Filippenzen 3

1Ten slotte, broeders en zusters, verheug u in de Heer …

Voortgaan op de ingeslagen weg

U nogmaals hetzelfde schrijven is voor mij een kleine moeite, en u geeft het zekerheid. 2Pas op voor de honden, pas op voor de saboteurs, pas op voor de versnedenen! 3Want wij zijn de besnedenen, wij die God aanbidden in de Geest, onze roem zoeken in Christus Jezus en niet op onszelf vertrouwen, 4hoewel ik met recht en reden op mezelf zou kunnen vertrouwen. Als anderen menen op zichzelf te kunnen vertrouwen, dan ik zeker: 5ik ben besneden op de achtste dag, ik behoor tot Israëls geslacht, tot de stam Benjamin, ik ben een geboren en getogen Hebreeër; naar de wet ben ik een farizeeër, 6wat mijn ijver aangaat een vervolger van de kerk, en wat betreft gerechtigheid op grond van de wet ben ik volmaakt.
7Maar wat winst voor mij was, ben ik omwille van Christus gaan beschouwen als verlies. 8Sterker nog, ik beschouw alles als verlies, want het kennen van mijn Heer Christus Jezus gaat alles te boven.

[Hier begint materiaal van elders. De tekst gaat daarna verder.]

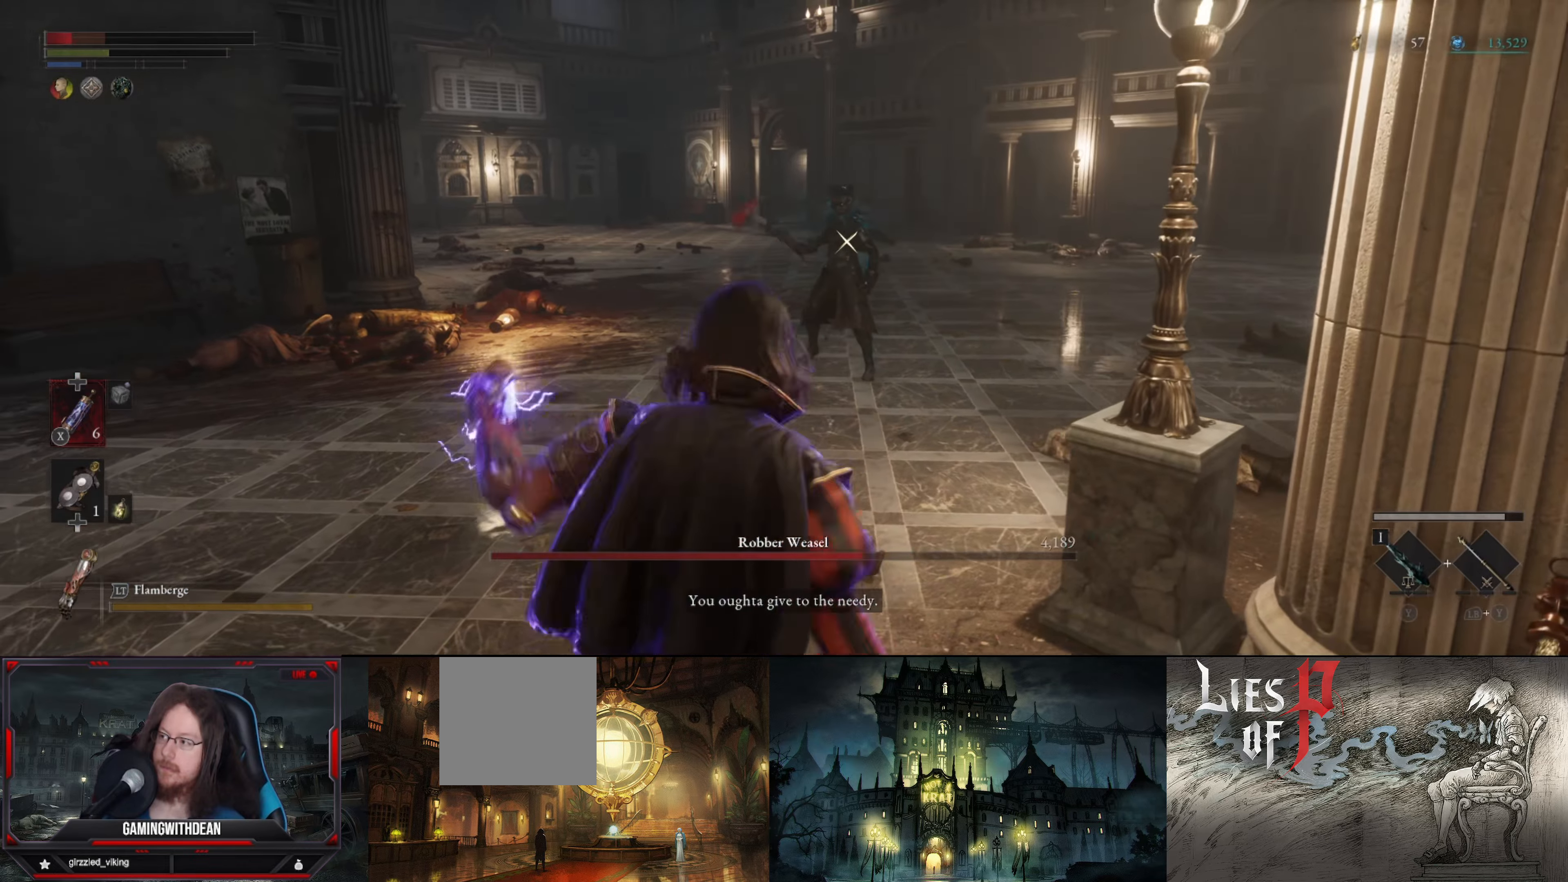
{"buttons": ["B", "L1"], "left_stick": "up-left", "right_stick": "center", "events": [[166, "left_stick", "up-left"], [300, "L1", "down"], [400, "B", "down"]]}
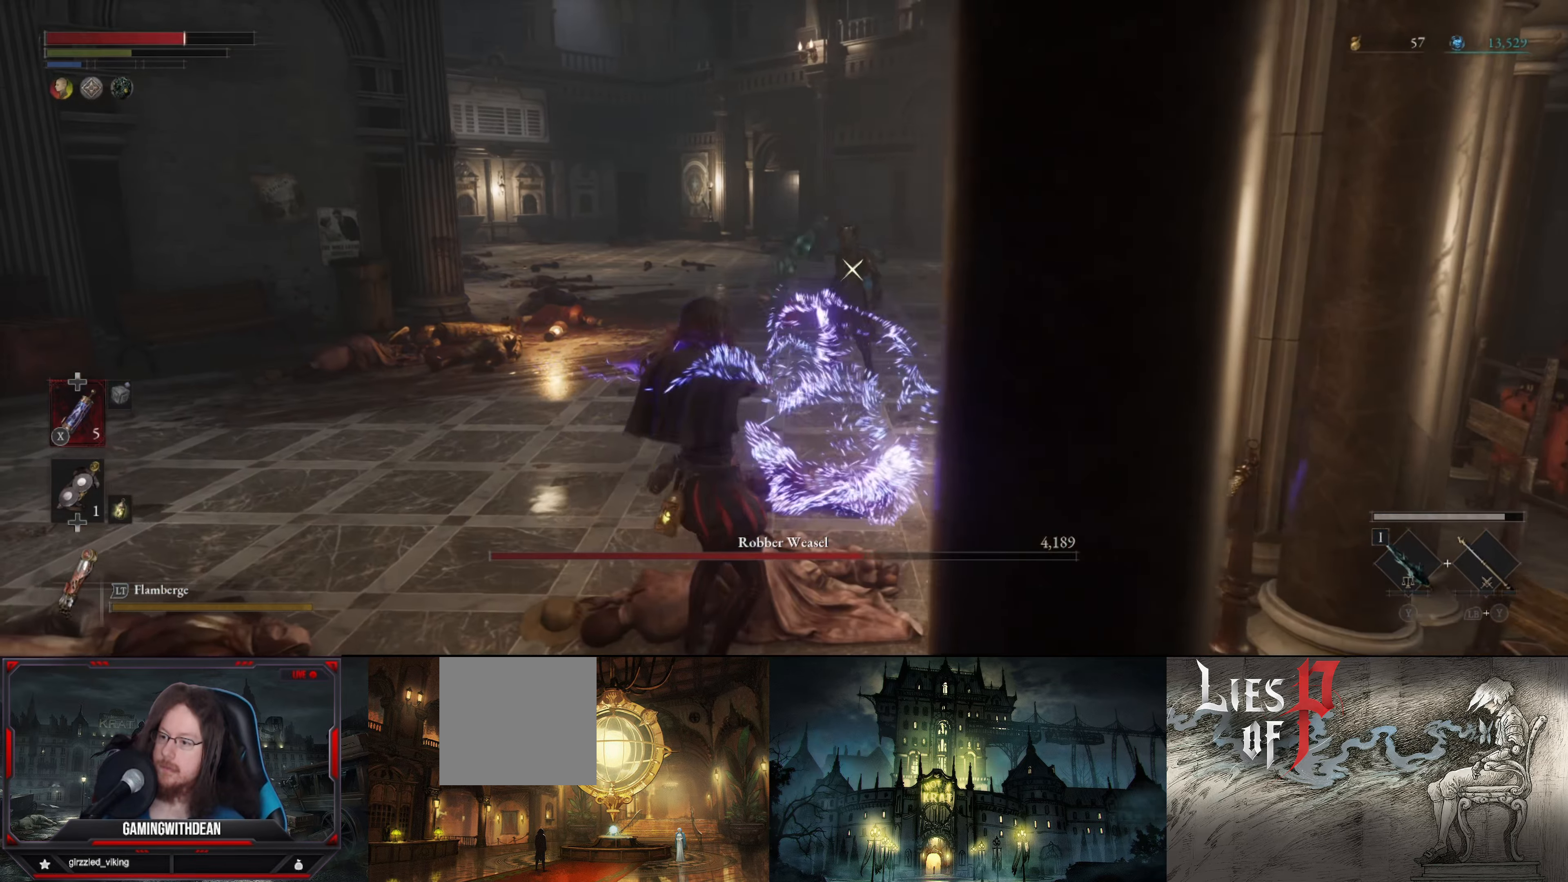
{"buttons": ["L1"], "left_stick": "up-left", "right_stick": "center", "events": [[483, "B", "up"]]}
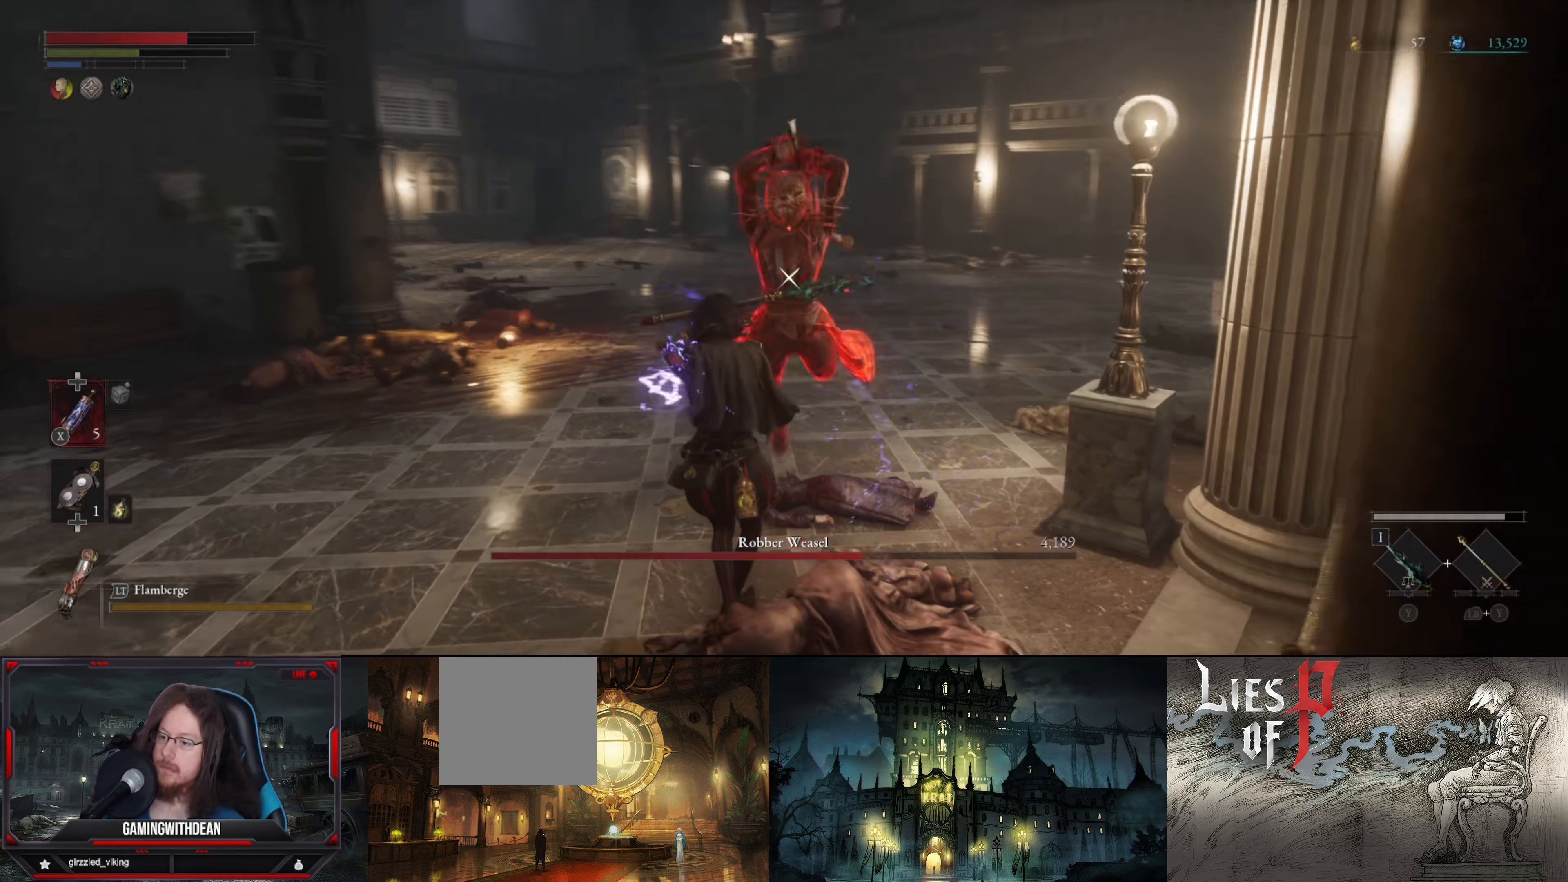
{"buttons": [], "left_stick": "center", "right_stick": "center", "events": [[33, "B", "down"], [133, "B", "up"], [200, "B", "down"], [266, "B", "up"], [416, "L1", "up"], [500, "left_stick", "center"]]}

Om Hem heb ik alles prijsgegeven, en ik beschouw alles als vuilnis als het erom gaat Christus te winnen 9en één te zijn met Hem; mijn gerechtigheid steunt niet op de wet maar op het geloof in Christus: zij komt van God en steunt op het geloof. 10Ik wil Christus kennen, de kracht van zijn opstanding en de gemeenschap met zijn lijden; ik wil steeds meer op Hem lijken in zijn dood 11om eens te mogen komen tot de opstanding uit de doden.
12Niet dat ik dat alles al bereikt heb of al volmaakt ben! Maar ik streef er vurig naar het te grijpen, gegrepen als ik ben door Christus Jezus. 13Nee, broeders en zusters, ik beeld mij niet in dat ik het al in mijn bezit heb. Alleen dit: vergetend wat achter me ligt en me richtend op wat voor me ligt, 14streef ik naar het doel: de prijs van de hemelse roeping, die God in Christus Jezus tot mij richt.
15Laten wij, ‘volmaakten’, er zo over denken; en als u op een of ander punt anders denkt, zal God u ook dat openbaren. 16Laten wij in ieder geval op de ingeslagen weg voortgaan.
17Broeders en zusters, volg mijn voorbeeld en kijk naar hen die zich gedragen naar het voorbeeld dat wij u gegeven hebben. 18Want velen leiden een leven – ik heb u al vaak over hen gesproken maar nu herhaal ik het onder tranen – als vijanden van het kruis van Christus. 19Hun einde is de ondergang, hun god is hun buik, ze stellen hun eer in schande, zij hebben hun zinnen gezet op het aardse. 20Maar óns vaderland is in de hemel, vanwaar wij ook onze redder verwachten, de Heer Jezus Christus. 21Hij zal ons armzalig lichaam veranderen en het gelijkvormig maken aan zijn verheerlijkt lichaam, met dezelfde kracht die Hem ook in staat stelt alles aan zich te onderwerpen.